Auf Diskette kannst Du ca. 15 Sekunden abspeichern in mono bei 16bit/44100Hz. Ob du dann den ganzen Speicherinhalt auf Disketten verbannen willst, wird eine (geblühte) Ewigkeit dauern und niemand kann Dir garantieren das die Disketten die Daten zuverlässig halten. Abspeichern müsstest Du mit der Wipe Funktion, so werden die Disketten auch gleich formatiert.

Ich empfehle Dir daher ein iomega ZIP SCSI Laufwerk anzuschliessen. Die bekommst Du recht günstig im Moment, sowie die Discs selbst, und die sind sehr robust. So kannst Du sicher alles in einem Rutsch abspeichern samt Programme und Einstellungen.
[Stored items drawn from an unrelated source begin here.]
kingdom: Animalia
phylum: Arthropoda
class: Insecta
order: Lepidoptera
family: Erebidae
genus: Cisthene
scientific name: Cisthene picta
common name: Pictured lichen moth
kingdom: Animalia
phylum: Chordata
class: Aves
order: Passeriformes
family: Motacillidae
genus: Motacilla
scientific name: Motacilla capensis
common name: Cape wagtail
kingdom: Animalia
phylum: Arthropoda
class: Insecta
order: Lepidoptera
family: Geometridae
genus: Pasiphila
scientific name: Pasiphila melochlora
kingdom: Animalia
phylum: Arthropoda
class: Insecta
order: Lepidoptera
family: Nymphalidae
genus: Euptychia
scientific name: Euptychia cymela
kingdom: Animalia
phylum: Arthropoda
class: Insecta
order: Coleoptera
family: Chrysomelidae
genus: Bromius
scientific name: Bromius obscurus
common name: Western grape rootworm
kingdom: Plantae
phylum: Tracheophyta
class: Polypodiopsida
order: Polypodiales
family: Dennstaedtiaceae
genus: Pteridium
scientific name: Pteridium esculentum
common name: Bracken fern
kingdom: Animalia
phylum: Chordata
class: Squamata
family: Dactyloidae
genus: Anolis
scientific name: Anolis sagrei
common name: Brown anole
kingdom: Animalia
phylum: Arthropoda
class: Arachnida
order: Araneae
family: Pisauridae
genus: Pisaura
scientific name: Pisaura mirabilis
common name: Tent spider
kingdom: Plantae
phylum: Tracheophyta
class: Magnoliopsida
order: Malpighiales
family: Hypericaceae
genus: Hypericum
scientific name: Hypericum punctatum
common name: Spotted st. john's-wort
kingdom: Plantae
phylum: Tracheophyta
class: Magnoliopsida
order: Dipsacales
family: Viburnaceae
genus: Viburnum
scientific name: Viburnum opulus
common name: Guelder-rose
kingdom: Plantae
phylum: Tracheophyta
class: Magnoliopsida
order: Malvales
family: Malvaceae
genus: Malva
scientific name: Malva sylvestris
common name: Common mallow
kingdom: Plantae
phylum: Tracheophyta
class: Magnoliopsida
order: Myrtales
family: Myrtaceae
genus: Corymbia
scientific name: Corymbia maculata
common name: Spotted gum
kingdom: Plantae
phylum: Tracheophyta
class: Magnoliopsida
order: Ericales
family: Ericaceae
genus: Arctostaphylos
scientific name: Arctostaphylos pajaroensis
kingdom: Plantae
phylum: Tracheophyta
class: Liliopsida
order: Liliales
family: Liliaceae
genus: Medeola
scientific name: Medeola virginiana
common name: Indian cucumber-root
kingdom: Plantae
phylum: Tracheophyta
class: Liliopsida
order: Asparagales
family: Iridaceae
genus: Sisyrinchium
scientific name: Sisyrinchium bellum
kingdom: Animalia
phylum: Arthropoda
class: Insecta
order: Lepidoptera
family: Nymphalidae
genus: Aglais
Der Datenaustausch zwischen Computer und dem S2000 ist in Windows XP nicht so einfach gegeben. Hättest Du noch einen alten Rechner mit WIN98 und Floppy Laufwerk hast du die besten Chancen dafür.

Noch besser wäre MESA auf WIN98. Dafür brauchst Du eine Adaptec SCSI Karte einbauen im alten PC, auch zu hauf auf ebay und sehr günstig. Damit kannst Du den S2000 fernsteuern und alles in der Software editieren und zurück zum Sampler schicken.

Der Disketten Emulator kann allerdings auch nicht den gesamten Speicherinhalt des S2000 in einem Rutsch abpeichern. Du musst dann jedes mal ein leeres Image wählen, also genau das gleiche Vorgehen wie mit echten Disketten.

Dann lieber ein ZIP Laufwerk. Dann bist Du auf der bequemen Seite und kannst die Systemdisk im Sampler lassen,sehr zu empfehlen.

TIPP: Lege Dir lieber ein paar System Disc an zur Sicherheit. Das kann der S2000. Einfach OS speichern auf Diskette mit der Wipe Funktion und schon hast Du wieder eine frische System-Disc. Wenn Dir nämlich die Eine kaputt gehen soll, was schnell mal passieren kann, dann wirds mühsam. Also gleich heute Abend 4 weitere Systemdiscs machen. Wenn Du noch hast kannst auch DD-Disketten nehmen, die sind meiner Meinung nach nicht so anfällig wie HD-Disketten (ist zwar nur detail).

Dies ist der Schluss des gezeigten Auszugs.